Tensor plays nicely with NumPy-arrays, which behave as constants when they are used in computational graphs:

>>> import numpy as np
>>> x = mg.tensor([2.0, 2.0, 2.0])
>>> y = np.array([1.0, 2.0, 3.0])
>>> f = x ** y  # (2 ** 1, 2 ** 2, 2 ** 3)
>>> f.backward()
>>> x.grad
array([ 1.,  4., 12.])

nnet supplies essential functions for machine learning, including:

N-dimensional convolutions (with striding, dilation, and padding)
N-dimensional pooling
A gated recurrent unit for sequence-learning (with input-level dropout and variational hidden-hidden dropout)

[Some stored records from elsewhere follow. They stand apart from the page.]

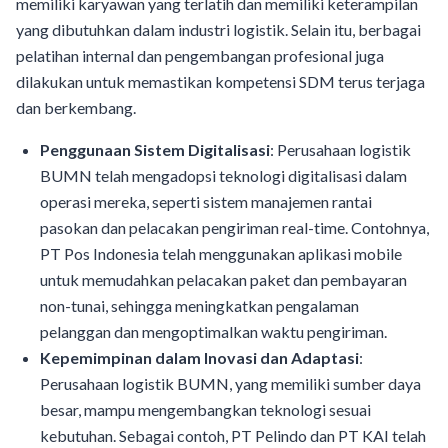
memiliki karyawan yang terlatih dan memiliki keterampilan
yang dibutuhkan dalam industri logistik. Selain itu, berbagai
pelatihan internal dan pengembangan profesional juga
dilakukan untuk memastikan kompetensi SDM terus terjaga
dan berkembang.
Penggunaan Sistem Digitalisasi
: Perusahaan logistik
BUMN telah mengadopsi teknologi digitalisasi dalam
operasi mereka, seperti sistem manajemen rantai
pasokan dan pelacakan pengiriman real-time. Contohnya,
PT Pos Indonesia telah menggunakan aplikasi mobile
untuk memudahkan pelacakan paket dan pembayaran
non-tunai, sehingga meningkatkan pengalaman
pelanggan dan mengoptimalkan waktu pengiriman.
Kepemimpinan dalam Inovasi dan Adaptasi
:
Perusahaan logistik BUMN, yang memiliki sumber daya
besar, mampu mengembangkan teknologi sesuai
kebutuhan. Sebagai contoh, PT Pelindo dan PT KAI telah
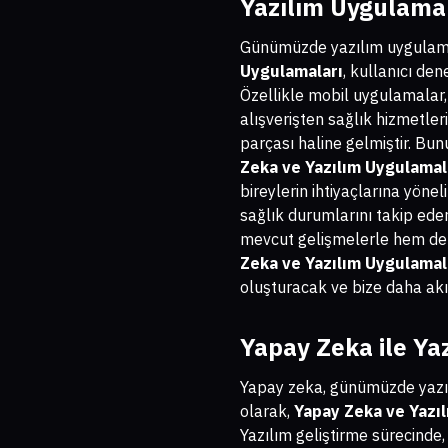
Yazılım Uygulama
Günümüzde yazılım uygulamal
Uygulamaları
, kullanıcı den
Özellikle mobil uygulamalar,
alışverişten sağlık hizmetle
parçası haline gelmiştir. Bu
Zeka ve Yazılım Uygulamal
bireylerin ihtiyaçlarına yöne
sağlık durumlarını takip ede
mevcut gelişmelerle hem de 
Zeka ve Yazılım Uygulamal
oluşturacak ve bize daha akı
Yapay Zeka ile Yaz
Yapay zeka, günümüzde yazılı
olarak,
Yapay Zeka ve Yazı
Yazılım geliştirme sürecinde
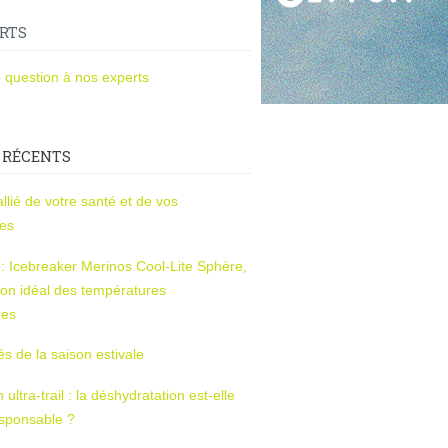
RTS
 question à nos experts
 RÉCENTS
l’allié de votre santé et de vos
ces
s : Icebreaker Merinos Cool-Lite Sphère,
on idéal des températures
res
tés de la saison estivale
ltra-trail : la déshydratation est-elle
esponsable ?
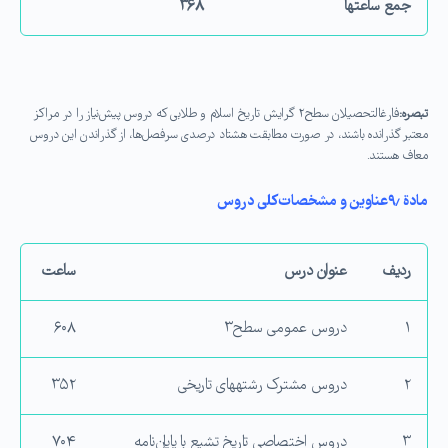
جمع ساعت­ها
۳۶۸
تبصره:
فارغ­التحصیلان سطح۲ گرایش تاریخ اسلام و طلابی كه دروس پیش‌نیاز را در مراكز
معتبر گذرانده باشند، در صورت مطابقت هشتاد درصدی سرفصل‌ها، از گذراندن این دروس
معاف هستند.
مادة ۹٫
عناوین و مشخصات كلی دروس
ردیف
عنوان درس
ساعت
۱
دروس عمومی سطح۳
۶۰۸
۲
دروس مشترک رشته­های تاریخی
۳۵۲
۳
دروس اختصاصی تاریخ تشیع با پایان‌نامه
۷۰۴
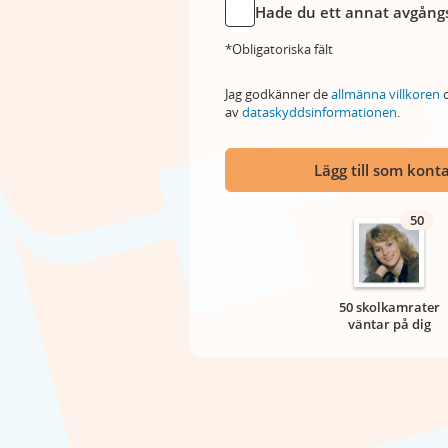
Hade du ett annat avgångs
*Obligatoriska fält
Jag godkänner de
allmänna villkoren
o
av
dataskyddsinformationen
.
Lägg till som kont
50
50 skolkamrater
väntar på dig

It leverages a nice sliding window view function, which produces convolution-style windowed views of arrays/tensors without making copies of them, to intuitively (and quite efficiently) perform the neural network-style convolutions and pooling.

Advanced Example#

The following is an example of using mygrad to compute the hinge loss of classification scores and to “back-propagate” through (compute the gradient of) this loss. This example demonstrates some of mygrad’s ability to perform back-propagation through broadcasted operations, basic indexing, advanced indexing, and in-place assignments.

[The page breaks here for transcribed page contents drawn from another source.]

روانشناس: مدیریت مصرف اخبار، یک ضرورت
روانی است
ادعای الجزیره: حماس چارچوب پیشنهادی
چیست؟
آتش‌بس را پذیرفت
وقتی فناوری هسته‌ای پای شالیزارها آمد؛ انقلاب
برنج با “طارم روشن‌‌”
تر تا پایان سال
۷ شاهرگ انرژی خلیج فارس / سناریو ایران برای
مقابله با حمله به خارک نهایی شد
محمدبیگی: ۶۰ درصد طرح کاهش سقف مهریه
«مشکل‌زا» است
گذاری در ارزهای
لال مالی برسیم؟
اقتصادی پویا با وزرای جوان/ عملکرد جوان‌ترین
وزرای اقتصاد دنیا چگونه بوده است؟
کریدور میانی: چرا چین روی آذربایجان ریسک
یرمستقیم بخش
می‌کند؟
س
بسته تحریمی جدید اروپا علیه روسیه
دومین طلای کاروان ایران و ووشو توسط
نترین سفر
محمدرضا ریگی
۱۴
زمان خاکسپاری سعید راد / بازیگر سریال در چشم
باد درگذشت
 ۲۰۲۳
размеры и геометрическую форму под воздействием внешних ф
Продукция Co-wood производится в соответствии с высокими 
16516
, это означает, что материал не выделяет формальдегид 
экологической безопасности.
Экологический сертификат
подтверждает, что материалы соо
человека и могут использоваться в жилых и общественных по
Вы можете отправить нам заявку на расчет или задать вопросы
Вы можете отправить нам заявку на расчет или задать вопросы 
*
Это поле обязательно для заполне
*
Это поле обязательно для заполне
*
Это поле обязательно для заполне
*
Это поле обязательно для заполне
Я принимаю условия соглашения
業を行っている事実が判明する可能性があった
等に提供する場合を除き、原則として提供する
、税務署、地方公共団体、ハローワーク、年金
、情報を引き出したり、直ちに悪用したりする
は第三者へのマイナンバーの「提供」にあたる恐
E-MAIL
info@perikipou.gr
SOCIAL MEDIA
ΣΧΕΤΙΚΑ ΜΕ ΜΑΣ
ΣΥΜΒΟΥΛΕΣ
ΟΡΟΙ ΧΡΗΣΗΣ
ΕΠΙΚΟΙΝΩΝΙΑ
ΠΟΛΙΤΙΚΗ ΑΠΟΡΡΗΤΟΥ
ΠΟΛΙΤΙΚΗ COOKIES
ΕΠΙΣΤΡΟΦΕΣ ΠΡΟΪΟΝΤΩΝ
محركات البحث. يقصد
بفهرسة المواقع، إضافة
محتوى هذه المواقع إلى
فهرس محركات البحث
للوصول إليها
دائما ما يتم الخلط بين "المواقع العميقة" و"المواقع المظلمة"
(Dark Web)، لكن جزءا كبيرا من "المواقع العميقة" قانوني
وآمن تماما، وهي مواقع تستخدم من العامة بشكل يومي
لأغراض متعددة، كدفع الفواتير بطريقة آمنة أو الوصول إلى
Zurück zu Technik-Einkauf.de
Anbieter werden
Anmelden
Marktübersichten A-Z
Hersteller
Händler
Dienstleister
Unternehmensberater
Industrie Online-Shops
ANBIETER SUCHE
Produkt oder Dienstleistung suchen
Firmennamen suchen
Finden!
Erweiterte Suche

>>> from mygrad import Tensor
>>> import numpy as np
>>> class_scores = Tensor(10 * np.random.rand(100, 10))         # 100 samples, 10 possible classes for each
>>> class_labels = np.random.randint(low=0, high=10, size=100)  # correct label for each datum
>>> class_labels = (range(len(class_labels)), class_labels)
>>> correct_class_scores = class_scores[class_labels]

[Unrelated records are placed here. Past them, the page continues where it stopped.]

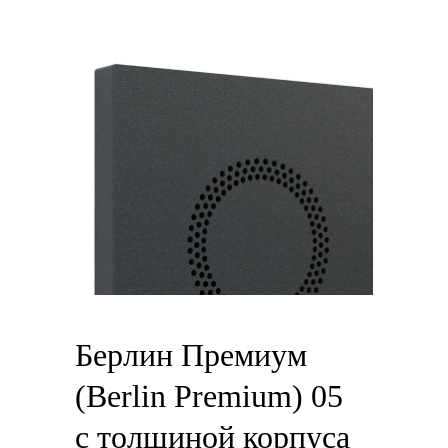
Берлин Премиум
(Berlin Premium) 05
с толщиной корпуса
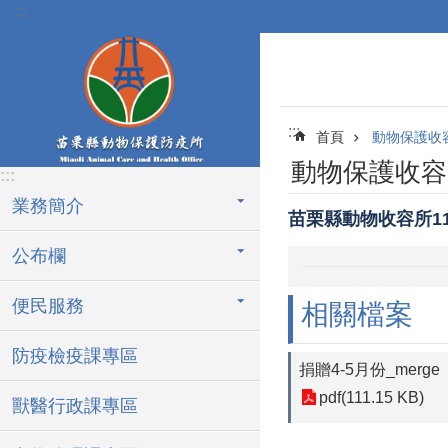
:::
跳到主要內容區塊
:::
首頁
動物保護收
動物保護收容
:::
業務簡介
苗栗縣動物收容所1
公布欄
便民服務
相關檔案
防疫檢疫課專區
捐贈4-5月份_merge
pdf(111.15 KB)
獸醫行政課專區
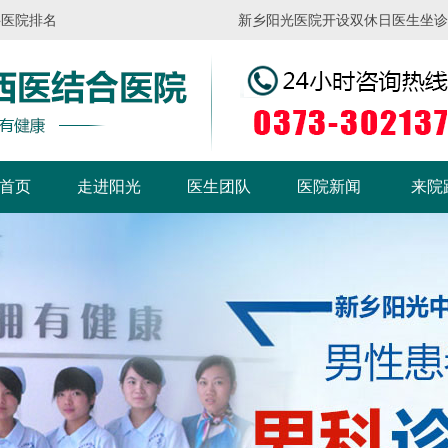
科医院排名
新乡阳光医院开设双休日医生坐诊，请
首页
走进阳光
医生团队
医院新闻
来院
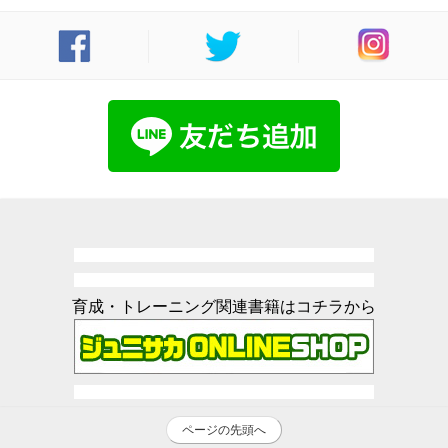
育成・トレーニング関連書籍はコチラから
ページの先頭へ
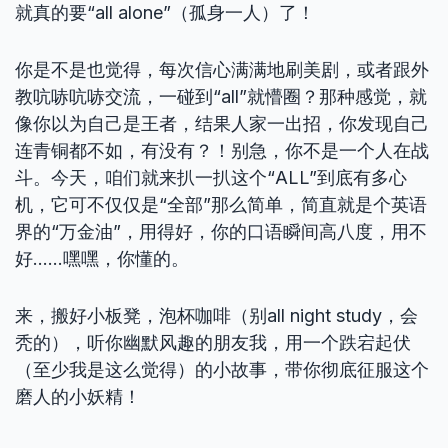
就真的要“all alone”（孤身一人）了！
你是不是也觉得，每次信心满满地刷美剧，或者跟外
教吭哧吭哧交流，一碰到“all”就懵圈？那种感觉，就
像你以为自己是王者，结果人家一出招，你发现自己
连青铜都不如，有没有？！别急，你不是一个人在战
斗。今天，咱们就来扒一扒这个“ALL”到底有多心
机，它可不仅仅是“全部”那么简单，简直就是个英语
界的“万金油”，用得好，你的口语瞬间高八度，用不
好……嘿嘿，你懂的。
来，搬好小板凳，泡杯咖啡（别all night study，会
秃的），听你幽默风趣的朋友我，用一个跌宕起伏
（至少我是这么觉得）的小故事，带你彻底征服这个
磨人的小妖精！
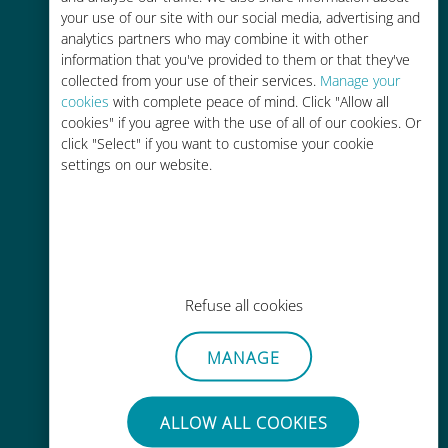
your use of our site with our social media, advertising and
analytics partners who may combine it with other
かんたん追加購入
information that you've provided to them or that they've
collected from your use of their services.
Manage your
Wi-Fiやデータ残量がなくても、
cookies
with complete peace of mind. Click "Allow all
Ubigiアプリでデータの追加購入が
cookies" if you agree with the use of all of our cookies. Or
可能
click "Select" if you want to customise your cookie
settings on our website.
手間いらず
Refuse all cookies
使用中のSIMカードを抜き差しする
必要はありません
MANAGE
ALLOW ALL COOKIES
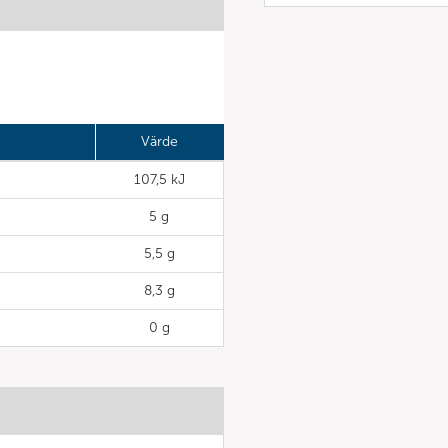
Värde
107,5 kJ
5 g
5,5 g
8,3 g
0 g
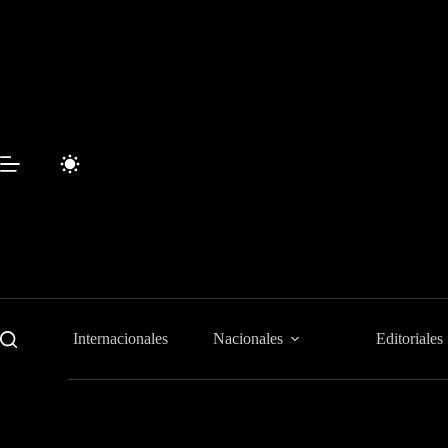
Saltar
al
contenido
Internacionales
Nacionales
Editoriales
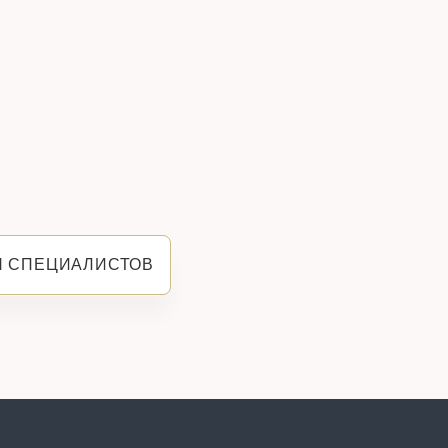
Я СПЕЦИАЛИСТОВ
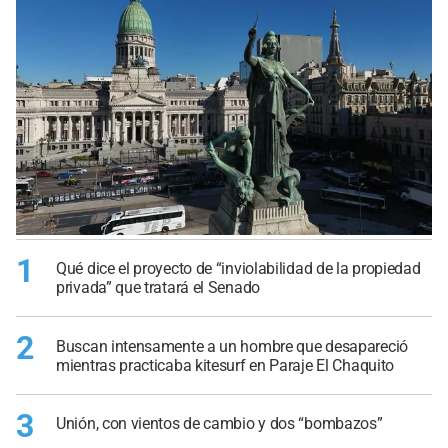
1
Qué dice el proyecto de “inviolabilidad de la propiedad
privada” que tratará el Senado
2
Buscan intensamente a un hombre que desapareció
mientras practicaba kitesurf en Paraje El Chaquito
3
Unión, con vientos de cambio y dos “bombazos”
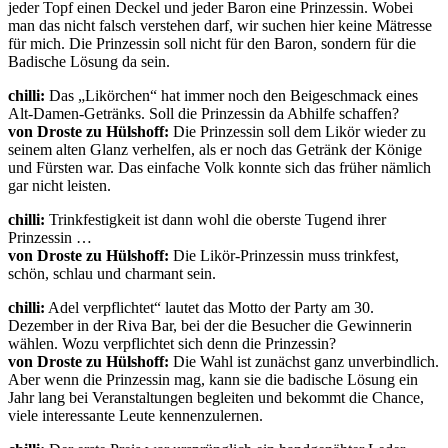
jeder Topf einen Deckel und jeder Baron eine Prinzessin. Wobei
man das nicht falsch verstehen darf, wir suchen hier keine Mätresse
für mich. Die Prinzessin soll nicht für den Baron, sondern für die
Badische Lösung da sein.
chilli:
Das „Likörchen“ hat immer noch den Beigeschmack eines
Alt-Damen-Getränks. Soll die Prinzessin da Abhilfe schaffen?
von Droste zu Hülshoff:
Die Prinzessin soll dem Likör wieder zu
seinem alten Glanz verhelfen, als er noch das Getränk der Könige
und Fürsten war. Das einfache Volk konnte sich das früher nämlich
gar nicht leisten.
chilli:
Trinkfestigkeit ist dann wohl die oberste Tugend ihrer
Prinzessin …
von Droste zu Hülshoff:
Die Likör-Prinzessin muss trinkfest,
schön, schlau und charmant sein.
chilli:
Adel verpflichtet“ lautet das Motto der Party am 30.
Dezember in der Riva Bar, bei der die Besucher die Gewinnerin
wählen. Wozu verpflichtet sich denn die Prinzessin?
von Droste zu Hülshoff:
Die Wahl ist zunächst ganz unverbindlich.
Aber wenn die Prinzessin mag, kann sie die badische Lösung ein
Jahr lang bei Veranstaltungen begleiten und bekommt die Chance,
viele interessante Leute kennenzulernen.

>>> Lij = class_scores - correct_class_scores[:, np.newaxis] + 1. 0 # 100x10 margins
>>> Lij[Lij <= 0] = 0      # scores within the hinge incur no loss
>>> Lij[class_labels] = 0  # the score corresponding to the correct label incurs no loss

>>> loss = Lij.sum() / class_scores.shape[0]  # compute mean hinge loss
>>> loss.backward()    # compute gradient of loss w.r.t all dependent tensors
>>> class_scores.grad  # d(loss)/d(class_scores)
array([[ 0.  ,  0.01,  0.  , -0.04,  0.  ,  0.  ,  0.01,  0.  ,  0.01, 0.01], ...])

Computational Graph Visualization#

MyGrad provides the capability to visually render diagrams of your computational graphs:

import mygrad as mg
from mygrad.computational_graph import build_graph
x = mg.tensor(2)
y = mg.tensor(3)
f = x * y
g = f + x - 2

build_graph(g, names=locals())

mygrad uses Graphviz and a Python interface for Graphviz to render the computational graphs built using tensors. These graphs can be rendered in Jupyter notebooks, allowing for quick checks of graph structure, or can be saved to file for later reference.

The dependencies can be installed with:

conda install graphviz
conda install python-graphviz

Big thanks to Petar Griggs for implementing these fantastic viz capabilities!